Dynamical friction in fuzzy dark matter: Circular orbits

Abstract

Dynamical friction (DF) is the gravitational force experienced by a body moving in a medium as a result of its density wake. In this work, we investigate the DF acting on circularly moving perturbers in fuzzy dark matter (FDM) backgrounds. After condensation in the early Universe, FDM is described by a single wave function satisfying a Schr\"odinger-Poisson equation. An equivalent, hydrodynamic formulation can be obtained through the Madelung transform. Here, we consider both descriptions and restrict our analysis to linear response theory. We take advantage of the hydrodynamic formulation to derive a fully analytic solution to the DF in steady state and for a finite time perturbation (corresponding to a perturber turned on at $t=0$).

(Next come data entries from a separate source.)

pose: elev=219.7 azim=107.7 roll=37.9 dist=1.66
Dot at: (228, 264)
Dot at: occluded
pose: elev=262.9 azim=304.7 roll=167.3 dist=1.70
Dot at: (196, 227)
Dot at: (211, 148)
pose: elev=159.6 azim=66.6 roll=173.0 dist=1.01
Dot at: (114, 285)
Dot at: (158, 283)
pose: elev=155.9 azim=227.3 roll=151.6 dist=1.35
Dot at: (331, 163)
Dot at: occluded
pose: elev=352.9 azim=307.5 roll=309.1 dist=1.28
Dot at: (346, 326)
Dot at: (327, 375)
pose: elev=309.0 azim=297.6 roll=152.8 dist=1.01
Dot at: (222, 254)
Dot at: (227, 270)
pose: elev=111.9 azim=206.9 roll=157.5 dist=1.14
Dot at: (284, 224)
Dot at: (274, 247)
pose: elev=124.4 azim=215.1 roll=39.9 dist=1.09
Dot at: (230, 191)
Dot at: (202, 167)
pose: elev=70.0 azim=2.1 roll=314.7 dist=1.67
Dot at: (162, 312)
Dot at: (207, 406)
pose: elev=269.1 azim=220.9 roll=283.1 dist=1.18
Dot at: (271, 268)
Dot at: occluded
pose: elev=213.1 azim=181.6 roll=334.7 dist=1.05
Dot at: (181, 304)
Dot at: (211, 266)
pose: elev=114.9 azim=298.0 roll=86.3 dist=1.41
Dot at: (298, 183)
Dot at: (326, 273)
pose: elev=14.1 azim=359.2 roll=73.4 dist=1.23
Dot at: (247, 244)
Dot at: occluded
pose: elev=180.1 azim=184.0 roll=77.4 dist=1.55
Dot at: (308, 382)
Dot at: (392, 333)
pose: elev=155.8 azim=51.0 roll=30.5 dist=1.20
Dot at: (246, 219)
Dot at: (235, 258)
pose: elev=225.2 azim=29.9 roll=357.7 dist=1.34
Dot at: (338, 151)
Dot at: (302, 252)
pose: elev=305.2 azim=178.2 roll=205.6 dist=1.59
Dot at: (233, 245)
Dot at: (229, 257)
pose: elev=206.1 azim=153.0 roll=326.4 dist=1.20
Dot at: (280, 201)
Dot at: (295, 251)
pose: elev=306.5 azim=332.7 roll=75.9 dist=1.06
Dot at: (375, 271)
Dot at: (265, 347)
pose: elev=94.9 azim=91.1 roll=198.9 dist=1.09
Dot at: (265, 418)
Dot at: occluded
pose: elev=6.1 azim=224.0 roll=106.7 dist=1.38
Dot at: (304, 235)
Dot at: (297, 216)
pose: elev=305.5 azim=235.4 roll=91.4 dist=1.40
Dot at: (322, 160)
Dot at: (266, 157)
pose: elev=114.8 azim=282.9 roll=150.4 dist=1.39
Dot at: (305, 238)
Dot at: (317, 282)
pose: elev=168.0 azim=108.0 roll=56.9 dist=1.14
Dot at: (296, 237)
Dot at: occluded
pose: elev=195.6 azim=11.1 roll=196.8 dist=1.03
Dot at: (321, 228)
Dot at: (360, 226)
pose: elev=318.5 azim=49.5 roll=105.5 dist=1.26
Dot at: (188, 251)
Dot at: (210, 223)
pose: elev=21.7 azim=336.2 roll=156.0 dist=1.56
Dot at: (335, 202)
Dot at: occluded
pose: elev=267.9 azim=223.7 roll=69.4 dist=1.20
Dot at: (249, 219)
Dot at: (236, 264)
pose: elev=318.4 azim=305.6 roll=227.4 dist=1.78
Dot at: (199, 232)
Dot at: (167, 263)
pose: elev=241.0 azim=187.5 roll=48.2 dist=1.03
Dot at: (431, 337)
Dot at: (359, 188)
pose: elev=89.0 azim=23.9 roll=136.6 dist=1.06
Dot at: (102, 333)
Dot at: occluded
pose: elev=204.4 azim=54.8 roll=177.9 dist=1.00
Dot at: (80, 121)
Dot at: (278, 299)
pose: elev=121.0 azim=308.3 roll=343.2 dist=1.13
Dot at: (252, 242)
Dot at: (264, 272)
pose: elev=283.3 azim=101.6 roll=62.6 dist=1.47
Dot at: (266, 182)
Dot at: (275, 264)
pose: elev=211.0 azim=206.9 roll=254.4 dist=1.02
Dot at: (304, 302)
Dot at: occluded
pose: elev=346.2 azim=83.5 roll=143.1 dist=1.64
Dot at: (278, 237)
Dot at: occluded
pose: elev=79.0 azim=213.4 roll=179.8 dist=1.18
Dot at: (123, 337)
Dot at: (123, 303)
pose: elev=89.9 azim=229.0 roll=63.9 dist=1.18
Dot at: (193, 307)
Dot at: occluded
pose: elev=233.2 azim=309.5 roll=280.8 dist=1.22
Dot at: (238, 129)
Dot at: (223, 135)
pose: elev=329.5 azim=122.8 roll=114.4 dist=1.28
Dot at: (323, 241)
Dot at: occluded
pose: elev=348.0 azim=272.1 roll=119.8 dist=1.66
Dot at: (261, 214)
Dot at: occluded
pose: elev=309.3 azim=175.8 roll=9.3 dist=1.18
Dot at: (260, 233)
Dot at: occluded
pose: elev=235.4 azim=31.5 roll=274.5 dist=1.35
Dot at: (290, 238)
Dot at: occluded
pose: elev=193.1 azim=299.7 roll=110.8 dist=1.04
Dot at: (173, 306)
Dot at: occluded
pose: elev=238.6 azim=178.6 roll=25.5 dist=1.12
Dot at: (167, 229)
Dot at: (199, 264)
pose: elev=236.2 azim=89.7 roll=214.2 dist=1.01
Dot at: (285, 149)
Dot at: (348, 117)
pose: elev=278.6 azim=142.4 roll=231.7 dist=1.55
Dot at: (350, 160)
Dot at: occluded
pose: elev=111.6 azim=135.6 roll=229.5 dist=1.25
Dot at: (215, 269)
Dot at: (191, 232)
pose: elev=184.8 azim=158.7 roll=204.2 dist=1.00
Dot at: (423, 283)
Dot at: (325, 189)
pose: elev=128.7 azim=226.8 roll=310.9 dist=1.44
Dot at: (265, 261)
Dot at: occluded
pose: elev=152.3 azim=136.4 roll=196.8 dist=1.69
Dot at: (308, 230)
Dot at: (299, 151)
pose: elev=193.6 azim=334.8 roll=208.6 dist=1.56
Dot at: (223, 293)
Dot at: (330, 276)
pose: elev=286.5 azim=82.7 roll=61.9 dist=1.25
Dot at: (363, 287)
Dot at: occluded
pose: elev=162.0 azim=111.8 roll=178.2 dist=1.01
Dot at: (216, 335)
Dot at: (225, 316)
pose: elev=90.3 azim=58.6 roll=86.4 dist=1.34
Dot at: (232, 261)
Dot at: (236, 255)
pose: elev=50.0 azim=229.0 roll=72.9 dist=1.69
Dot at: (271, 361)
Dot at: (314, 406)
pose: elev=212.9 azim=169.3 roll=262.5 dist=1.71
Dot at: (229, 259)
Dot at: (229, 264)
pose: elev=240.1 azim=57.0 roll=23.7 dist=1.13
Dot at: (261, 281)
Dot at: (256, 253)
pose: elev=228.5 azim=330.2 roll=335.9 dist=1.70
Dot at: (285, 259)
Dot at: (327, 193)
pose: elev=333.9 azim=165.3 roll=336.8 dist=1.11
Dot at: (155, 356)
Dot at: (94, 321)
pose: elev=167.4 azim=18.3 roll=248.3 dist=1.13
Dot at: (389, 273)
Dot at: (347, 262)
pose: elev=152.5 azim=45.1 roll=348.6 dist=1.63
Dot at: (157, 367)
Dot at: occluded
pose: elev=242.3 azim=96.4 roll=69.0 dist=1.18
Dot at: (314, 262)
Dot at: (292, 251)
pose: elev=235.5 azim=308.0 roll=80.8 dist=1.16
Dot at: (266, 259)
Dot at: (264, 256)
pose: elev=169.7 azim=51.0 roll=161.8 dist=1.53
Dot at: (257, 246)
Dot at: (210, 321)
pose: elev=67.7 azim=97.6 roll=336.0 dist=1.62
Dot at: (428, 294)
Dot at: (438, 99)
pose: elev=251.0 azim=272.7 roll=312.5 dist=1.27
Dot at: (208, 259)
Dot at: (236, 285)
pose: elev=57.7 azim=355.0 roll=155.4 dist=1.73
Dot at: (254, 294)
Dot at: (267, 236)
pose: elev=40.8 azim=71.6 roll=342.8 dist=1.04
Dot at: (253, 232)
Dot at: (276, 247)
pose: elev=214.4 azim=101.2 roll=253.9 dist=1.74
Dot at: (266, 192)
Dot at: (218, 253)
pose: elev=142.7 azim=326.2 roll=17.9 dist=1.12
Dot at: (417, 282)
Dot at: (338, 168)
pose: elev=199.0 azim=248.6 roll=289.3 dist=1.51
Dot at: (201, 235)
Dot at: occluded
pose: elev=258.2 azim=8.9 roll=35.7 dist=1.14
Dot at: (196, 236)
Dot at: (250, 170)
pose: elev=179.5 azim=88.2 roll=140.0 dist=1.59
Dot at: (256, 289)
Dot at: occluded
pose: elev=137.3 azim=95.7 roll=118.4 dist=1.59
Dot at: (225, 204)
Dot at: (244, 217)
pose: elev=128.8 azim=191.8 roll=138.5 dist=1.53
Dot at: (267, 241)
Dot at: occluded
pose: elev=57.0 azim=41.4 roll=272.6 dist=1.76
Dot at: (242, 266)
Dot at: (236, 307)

We compare our prediction to a numerical implementation of the wave approach that includes a nonvanishing FDM velocity dispersion $\ensuremath{\sigma}$. Our solution is valid for both a single and a binary perturber in circular motion as long as $\ensuremath{\sigma}$ does not significantly exceed the orbital speed ${v}_{\mathrm{circ}}$. While the short-distance Coulomb divergence of the (supersonic) gaseous DF is no longer present, DF in the FDM case exhibits an infrared divergence which stems from the (also) diffusive nature of the Schr\"odinger equation. Our analysis of the finite time perturbation case reveals that the density wake produced by perturbers diffuses through the FDM medium until it reaches its outer boundary. Once this transient diffusive regime is over, both the radial and tangential DF oscillate about the steady-state solution with a decaying envelope. Steady state is never achieved. We discuss two astrophysical applications of our results: we revisit the DF decay timescales of the five Fornax globular clusters and point out that the inspiral of compact binary may stall because the DF torque about the binary center of mass sometimes flips sign to become a thrust rather than a drag.